Work task:
Could the data below be copied exactly, minus the pictures?

Available data:

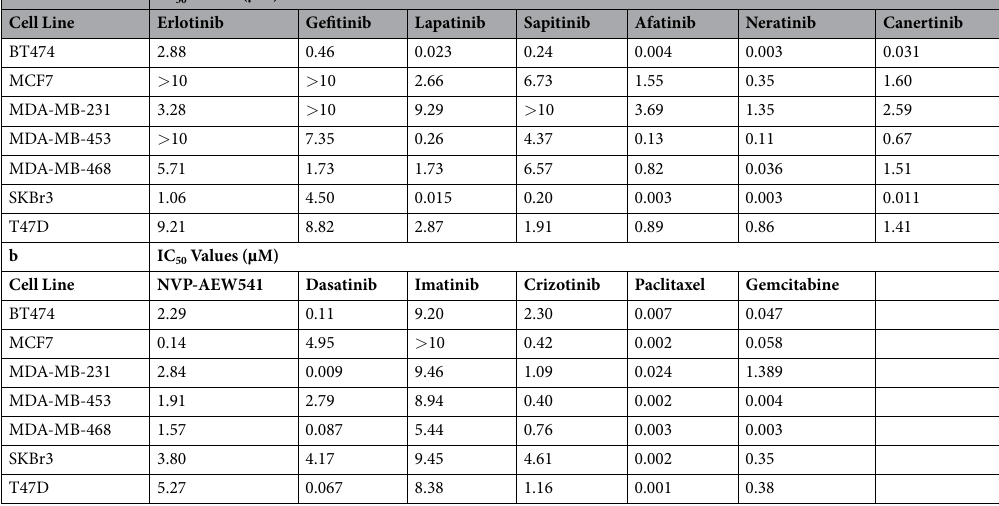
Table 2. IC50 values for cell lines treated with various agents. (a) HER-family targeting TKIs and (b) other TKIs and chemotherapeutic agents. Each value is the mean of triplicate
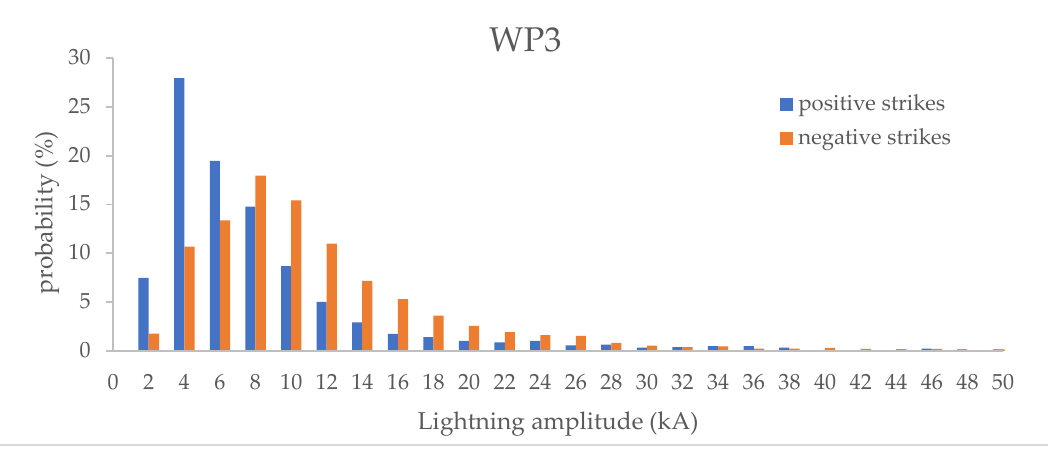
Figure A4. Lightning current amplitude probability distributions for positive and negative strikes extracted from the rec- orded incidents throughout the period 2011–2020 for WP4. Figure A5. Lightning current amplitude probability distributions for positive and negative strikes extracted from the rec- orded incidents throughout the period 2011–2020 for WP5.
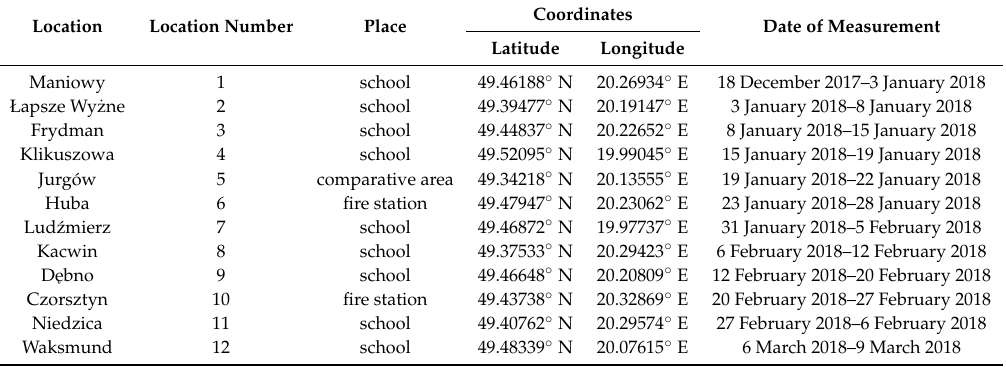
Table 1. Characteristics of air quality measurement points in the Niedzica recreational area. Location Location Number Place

Answer section:
Table 2. IC50 values for cell lines treated with various agents. (a) HER-family targeting TKIs and (b) other TKIs and chemotherapeutic agents. Each value is the mean of triplicate
Figure A4. Lightning current amplitude probability distributions for positive and negative strikes extracted from the rec- orded incidents throughout the period 2011–2020 for WP4. Figure A5. Lightning current amplitude probability distributions for positive and negative strikes extracted from the rec- orded incidents throughout the period 2011–2020 for WP5.
Table 1. Characteristics of air quality measurement points in the Niedzica recreational area. Location Location Number Place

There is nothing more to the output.